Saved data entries
============
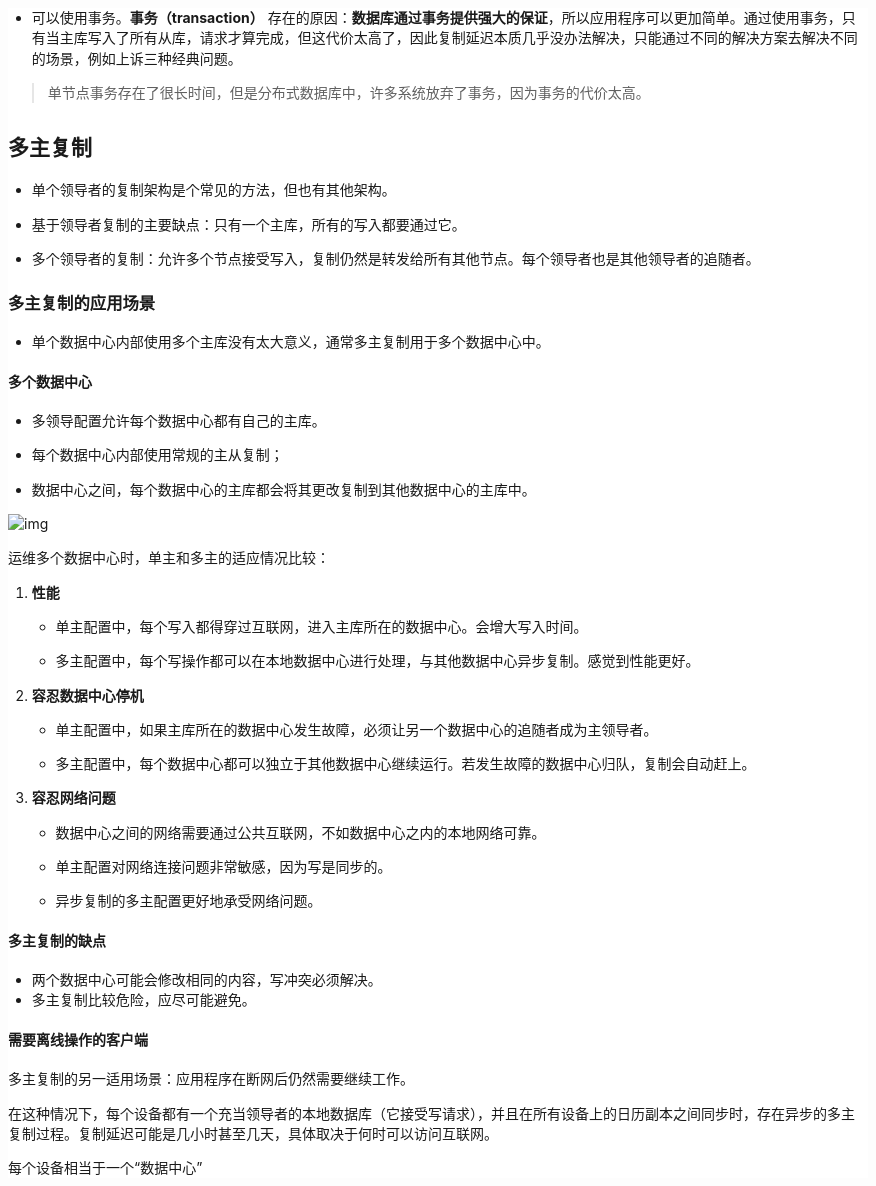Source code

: - 可以使用事务。**事务（transaction）** 存在的原因：**数据库通过事务提供强大的保证**，所以应用程序可以更加简单。通过使用事务，只有当主库写入了所有从库，请求才算完成，但这代价太高了，因此复制延迟本质几乎没办法解决，只能通过不同的解决方案去解决不同的场景，例如上诉三种经典问题。

>  单节点事务存在了很长时间，但是分布式数据库中，许多系统放弃了事务，因为事务的代价太高。

## 多主复制

- 单个领导者的复制架构是个常见的方法，但也有其他架构。
- 基于领导者复制的主要缺点：只有一个主库，所有的写入都要通过它。

- 多个领导者的复制：允许多个节点接受写入，复制仍然是转发给所有其他节点。每个领导者也是其他领导者的追随者。

### 多主复制的应用场景

- 单个数据中心内部使用多个主库没有太大意义，通常多主复制用于多个数据中心中。

#### 多个数据中心

- 多领导配置允许每个数据中心都有自己的主库。
- 每个数据中心内部使用常规的主从复制；

- 数据中心之间，每个数据中心的主库都会将其更改复制到其他数据中心的主库中。

![img](https://cdn.nlark.com/yuque/0/2021/png/1265500/1634094581707-9d2d4ff2-0d5d-43b2-8210-2cf7b2d16684.png)

运维多个数据中心时，单主和多主的适应情况比较：

1. **性能**

   - 单主配置中，每个写入都得穿过互联网，进入主库所在的数据中心。会增大写入时间。

   - 多主配置中，每个写操作都可以在本地数据中心进行处理，与其他数据中心异步复制。感觉到性能更好。

2. **容忍数据中心停机**

   - 单主配置中，如果主库所在的数据中心发生故障，必须让另一个数据中心的追随者成为主领导者。

   - 多主配置中，每个数据中心都可以独立于其他数据中心继续运行。若发生故障的数据中心归队，复制会自动赶上。

3. **容忍网络问题**

   - 数据中心之间的网络需要通过公共互联网，不如数据中心之内的本地网络可靠。

   - 单主配置对网络连接问题非常敏感，因为写是同步的。

   - 异步复制的多主配置更好地承受网络问题。



#### **多主复制的缺点**

- 两个数据中心可能会修改相同的内容，写冲突必须解决。
- 多主复制比较危险，应尽可能避免。

#### 需要离线操作的客户端

多主复制的另一适用场景：应用程序在断网后仍然需要继续工作。

在这种情况下，每个设备都有一个充当领导者的本地数据库（它接受写请求），并且在所有设备上的日历副本之间同步时，存在异步的多主复制过程。复制延迟可能是几小时甚至几天，具体取决于何时可以访问互联网。

每个设备相当于一个“数据中心”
============
Taking the entries above, write out exactly each line from the one holding "- 数据中心之间，每个数据中心的主库都会将其更改复制到其他数据中心的主库中。" to the one holding "2. **容忍数据中心停机**", both included, and stop there.

**WRITTEN ANSWER:**
- 数据中心之间，每个数据中心的主库都会将其更改复制到其他数据中心的主库中。

![img](https://cdn.nlark.com/yuque/0/2021/png/1265500/1634094581707-9d2d4ff2-0d5d-43b2-8210-2cf7b2d16684.png)

运维多个数据中心时，单主和多主的适应情况比较：

1. **性能**

   - 单主配置中，每个写入都得穿过互联网，进入主库所在的数据中心。会增大写入时间。

   - 多主配置中，每个写操作都可以在本地数据中心进行处理，与其他数据中心异步复制。感觉到性能更好。

2. **容忍数据中心停机**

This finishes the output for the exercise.